Brief => Copy the data exactly, line for line.

Information =>
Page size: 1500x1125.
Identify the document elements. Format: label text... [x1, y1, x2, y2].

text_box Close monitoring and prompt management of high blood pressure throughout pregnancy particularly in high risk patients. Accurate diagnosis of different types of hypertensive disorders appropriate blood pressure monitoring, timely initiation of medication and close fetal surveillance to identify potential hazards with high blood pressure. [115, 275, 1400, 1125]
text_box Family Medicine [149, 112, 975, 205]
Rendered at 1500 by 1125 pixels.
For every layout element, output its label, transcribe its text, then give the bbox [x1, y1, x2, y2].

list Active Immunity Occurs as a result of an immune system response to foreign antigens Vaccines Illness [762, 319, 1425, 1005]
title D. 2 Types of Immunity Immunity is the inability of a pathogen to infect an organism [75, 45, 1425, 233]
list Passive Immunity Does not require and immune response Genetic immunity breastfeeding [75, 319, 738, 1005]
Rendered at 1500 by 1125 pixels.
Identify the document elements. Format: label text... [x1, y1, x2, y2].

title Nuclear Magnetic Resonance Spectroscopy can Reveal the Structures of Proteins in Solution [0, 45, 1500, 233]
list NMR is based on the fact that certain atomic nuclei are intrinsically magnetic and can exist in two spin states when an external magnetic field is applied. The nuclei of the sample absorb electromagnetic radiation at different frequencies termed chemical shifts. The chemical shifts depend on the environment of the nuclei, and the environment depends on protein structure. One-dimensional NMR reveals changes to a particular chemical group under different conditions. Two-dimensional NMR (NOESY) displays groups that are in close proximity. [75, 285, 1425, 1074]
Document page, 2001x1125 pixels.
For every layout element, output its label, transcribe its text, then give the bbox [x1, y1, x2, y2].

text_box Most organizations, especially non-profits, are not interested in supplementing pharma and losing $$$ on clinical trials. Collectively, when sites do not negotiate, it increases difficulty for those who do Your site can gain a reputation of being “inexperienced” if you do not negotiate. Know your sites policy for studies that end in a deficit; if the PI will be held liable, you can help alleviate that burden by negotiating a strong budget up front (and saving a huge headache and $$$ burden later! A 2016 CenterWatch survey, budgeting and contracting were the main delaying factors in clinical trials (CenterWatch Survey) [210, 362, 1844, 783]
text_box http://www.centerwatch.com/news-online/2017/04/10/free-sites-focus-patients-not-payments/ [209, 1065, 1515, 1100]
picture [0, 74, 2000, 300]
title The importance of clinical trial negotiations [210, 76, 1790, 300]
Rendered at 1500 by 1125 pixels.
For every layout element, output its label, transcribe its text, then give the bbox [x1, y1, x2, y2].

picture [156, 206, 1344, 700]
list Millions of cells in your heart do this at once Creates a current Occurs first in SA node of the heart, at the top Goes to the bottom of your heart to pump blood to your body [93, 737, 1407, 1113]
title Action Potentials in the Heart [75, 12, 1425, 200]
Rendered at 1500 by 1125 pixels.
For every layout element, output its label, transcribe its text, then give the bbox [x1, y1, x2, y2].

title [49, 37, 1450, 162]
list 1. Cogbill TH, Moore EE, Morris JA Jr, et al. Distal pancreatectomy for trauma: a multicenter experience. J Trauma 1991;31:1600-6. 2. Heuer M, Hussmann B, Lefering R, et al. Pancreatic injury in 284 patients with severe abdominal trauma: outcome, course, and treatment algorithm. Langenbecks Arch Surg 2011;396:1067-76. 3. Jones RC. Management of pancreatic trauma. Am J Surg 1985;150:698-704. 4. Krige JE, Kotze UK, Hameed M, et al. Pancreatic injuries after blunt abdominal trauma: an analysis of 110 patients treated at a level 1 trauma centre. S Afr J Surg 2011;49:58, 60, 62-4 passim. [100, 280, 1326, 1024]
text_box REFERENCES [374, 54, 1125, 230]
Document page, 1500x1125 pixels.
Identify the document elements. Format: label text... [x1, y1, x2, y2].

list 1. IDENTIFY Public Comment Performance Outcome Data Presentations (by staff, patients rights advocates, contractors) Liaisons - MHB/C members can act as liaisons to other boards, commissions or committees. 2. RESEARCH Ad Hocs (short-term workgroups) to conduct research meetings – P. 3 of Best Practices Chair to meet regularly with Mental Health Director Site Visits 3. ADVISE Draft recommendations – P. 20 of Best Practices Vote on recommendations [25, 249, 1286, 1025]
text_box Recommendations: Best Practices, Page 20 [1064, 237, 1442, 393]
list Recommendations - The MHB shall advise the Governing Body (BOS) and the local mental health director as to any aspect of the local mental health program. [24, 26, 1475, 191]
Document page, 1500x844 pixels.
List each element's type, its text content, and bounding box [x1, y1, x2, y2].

Task result =>
Page size: 1500x1125.
Identify the document elements. Format: label text... [x1, y1, x2, y2].

text_box Close monitoring and prompt management of high blood pressure throughout pregnancy particularly in high risk patients. Accurate diagnosis of different types of hypertensive disorders appropriate blood pressure monitoring, timely initiation of medication and close fetal surveillance to identify potential hazards with high blood pressure. [115, 275, 1400, 1125]
text_box Family Medicine [149, 112, 975, 205]
Rendered at 1500 by 1125 pixels.
For every layout element, output its label, transcribe its text, then give the bbox [x1, y1, x2, y2].

list Active Immunity Occurs as a result of an immune system response to foreign antigens Vaccines Illness [762, 319, 1425, 1005]
title D. 2 Types of Immunity Immunity is the inability of a pathogen to infect an organism [75, 45, 1425, 233]
list Passive Immunity Does not require and immune response Genetic immunity breastfeeding [75, 319, 738, 1005]
Rendered at 1500 by 1125 pixels.
Identify the document elements. Format: label text... [x1, y1, x2, y2].

title Nuclear Magnetic Resonance Spectroscopy can Reveal the Structures of Proteins in Solution [0, 45, 1500, 233]
list NMR is based on the fact that certain atomic nuclei are intrinsically magnetic and can exist in two spin states when an external magnetic field is applied. The nuclei of the sample absorb electromagnetic radiation at different frequencies termed chemical shifts. The chemical shifts depend on the environment of the nuclei, and the environment depends on protein structure. One-dimensional NMR reveals changes to a particular chemical group under different conditions. Two-dimensional NMR (NOESY) displays groups that are in close proximity. [75, 285, 1425, 1074]
Document page, 2001x1125 pixels.
For every layout element, output its label, transcribe its text, then give the bbox [x1, y1, x2, y2].

text_box Most organizations, especially non-profits, are not interested in supplementing pharma and losing $$$ on clinical trials. Collectively, when sites do not negotiate, it increases difficulty for those who do Your site can gain a reputation of being “inexperienced” if you do not negotiate. Know your sites policy for studies that end in a deficit; if the PI will be held liable, you can help alleviate that burden by negotiating a strong budget up front (and saving a huge headache and $$$ burden later! A 2016 CenterWatch survey, budgeting and contracting were the main delaying factors in clinical trials (CenterWatch Survey) [210, 362, 1844, 783]
text_box http://www.centerwatch.com/news-online/2017/04/10/free-sites-focus-patients-not-payments/ [209, 1065, 1515, 1100]
picture [0, 74, 2000, 300]
title The importance of clinical trial negotiations [210, 76, 1790, 300]
Rendered at 1500 by 1125 pixels.
For every layout element, output its label, transcribe its text, then give the bbox [x1, y1, x2, y2].

picture [156, 206, 1344, 700]
list Millions of cells in your heart do this at once Creates a current Occurs first in SA node of the heart, at the top Goes to the bottom of your heart to pump blood to your body [93, 737, 1407, 1113]
title Action Potentials in the Heart [75, 12, 1425, 200]
Rendered at 1500 by 1125 pixels.
For every layout element, output its label, transcribe its text, then give the bbox [x1, y1, x2, y2].

title [49, 37, 1450, 162]
list 1. Cogbill TH, Moore EE, Morris JA Jr, et al. Distal pancreatectomy for trauma: a multicenter experience. J Trauma 1991;31:1600-6. 2. Heuer M, Hussmann B, Lefering R, et al. Pancreatic injury in 284 patients with severe abdominal trauma: outcome, course, and treatment algorithm. Langenbecks Arch Surg 2011;396:1067-76. 3. Jones RC. Management of pancreatic trauma. Am J Surg 1985;150:698-704. 4. Krige JE, Kotze UK, Hameed M, et al. Pancreatic injuries after blunt abdominal trauma: an analysis of 110 patients treated at a level 1 trauma centre. S Afr J Surg 2011;49:58, 60, 62-4 passim. [100, 280, 1326, 1024]
text_box REFERENCES [374, 54, 1125, 230]
Document page, 1500x1125 pixels.
Identify the document elements. Format: label text... [x1, y1, x2, y2].

list 1. IDENTIFY Public Comment Performance Outcome Data Presentations (by staff, patients rights advocates, contractors) Liaisons - MHB/C members can act as liaisons to other boards, commissions or committees. 2. RESEARCH Ad Hocs (short-term workgroups) to conduct research meetings – P. 3 of Best Practices Chair to meet regularly with Mental Health Director Site Visits 3. ADVISE Draft recommendations – P. 20 of Best Practices Vote on recommendations [25, 249, 1286, 1025]
text_box Recommendations: Best Practices, Page 20 [1064, 237, 1442, 393]
list Recommendations - The MHB shall advise the Governing Body (BOS) and the local mental health director as to any aspect of the local mental health program. [24, 26, 1475, 191]
Document page, 1500x844 pixels.
List each element's type, its text content, and bounding box [x1, y1, x2, y2].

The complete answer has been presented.